Menurut aturan tertulis, sebenarnya tidak ada keharusan bagi presiden, wakil presiden, dan ketua lembaga tinggi negara serta para menteri untuk menghadiri peringatan Hari Kesaktian Pancasila. Namun di era Orde Baru, acara ini seakan-akan menjadi seremonial wajib.
Dan itu terjadi hingga sekarang tiap 1 Oktober pagi, Presiden Republik Indonesiamenjadi inspektur upacara Hari Kesaktian Pancasila, di Monumen Pancasila Sakti, Lubang Buaya, Jakarta Timur.
Prosesi Hari Kesaktian Pancasila
Semasa Orde Baru, ada semacam ritual pengibaran bendera untuk memperingati peristiwa G30S dan Hari Kesaktian Pancasila. Pada 30 September, bendera dinaikkan setengah tiang. Esok harinya, atau 1 Oktober, bendera dinaikkan secara penuh.

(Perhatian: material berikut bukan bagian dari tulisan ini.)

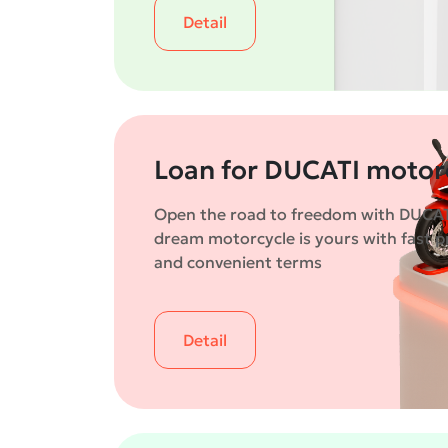
Detail
Loan for DUCATI motor
Open the road to freedom with DUCAT
dream motorcycle is yours with fast p
and convenient terms
Detail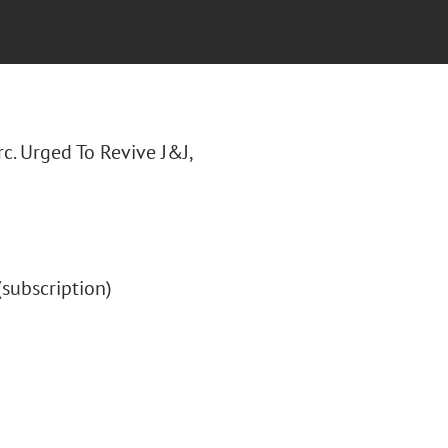
irc. Urged To Revive J&J,
 (subscription)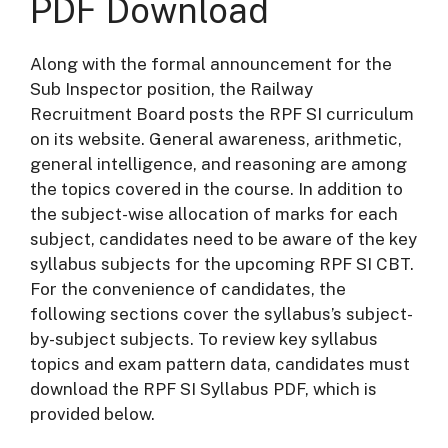
PDF Download
Along with the formal announcement for the
Sub Inspector position, the Railway
Recruitment Board posts the RPF SI curriculum
on its website. General awareness, arithmetic,
general intelligence, and reasoning are among
the topics covered in the course. In addition to
the subject-wise allocation of marks for each
subject, candidates need to be aware of the key
syllabus subjects for the upcoming RPF SI CBT.
For the convenience of candidates, the
following sections cover the syllabus’s subject-
by-subject subjects. To review key syllabus
topics and exam pattern data, candidates must
download the RPF SI Syllabus PDF, which is
provided below.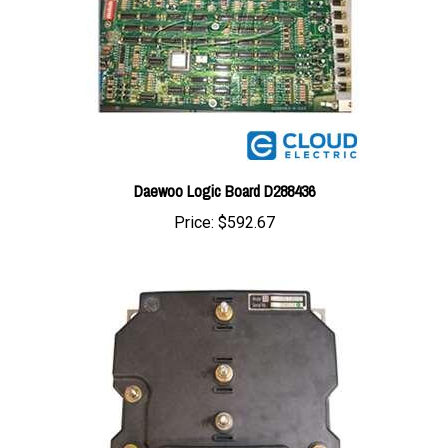
Daewoo Logic Board D288436
Price:
$592.67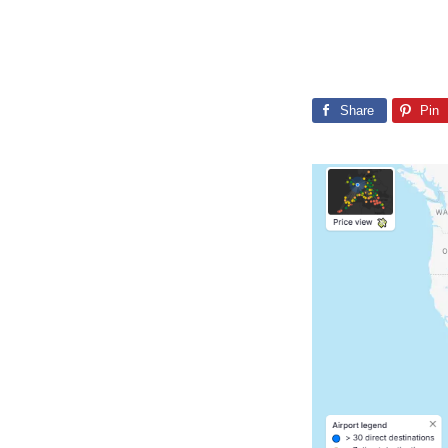
Share
Pin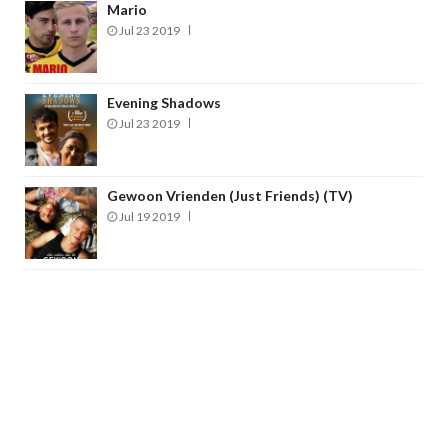
Mario
Jul 23 2019
Evening Shadows
Jul 23 2019
Gewoon Vrienden (Just Friends) (TV)
Jul 19 2019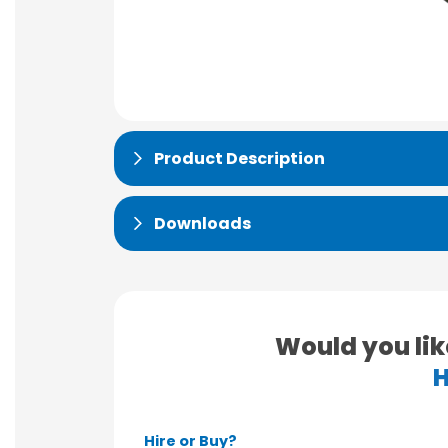
Product Description
Downloads
Would you lik
H
Hire or Buy?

Prosesi pengibaran bendera selama dua hari itu bisa dimaknai sebagai berikut:
Bendera setengah tiang yang dikibarkan pada 30 September dimaksudkan sebagai tanda duka nasional setelah terbunuhnya beberapa perwira militer AD.
Di Jakarta, para jenderal itu adalah Ahmad Yani, Soeprapto, M.T. Haryono, Siswondo Parman, D.I. Panjaitan, Sutoyo Siswodiharjo, serta Pierre Tendean yang merupakan ajudan Jenderal A.H. Nasution. Sedangkan di Yogyakarta, ada dua perwira militer yang juga menjadi korban, yaitu Katamso dan Soegiyono.
Upacara bendera dinaikkan secara penuh sebagai simbol kemenangan berkat “kesaktian Pancasila” yang mampu menangkal ancaman ideologi komunis. Sementara masyarakat memasang bendera setengah tiang, sebagai tanda memeringati hari kesaktian Pancasila.
Ritual semacam ini seolah dipaksakan harus dilakukan oleh seluruh elemen bangsa setiap tanggal 30 September dan 1 Oktober.
Namun, setelah Soeharto lengser dan Orde Baru runtuh saat Reformasi 1998, prosesi ini jarang diterapkan lagi meski tidak hilang sama sekali.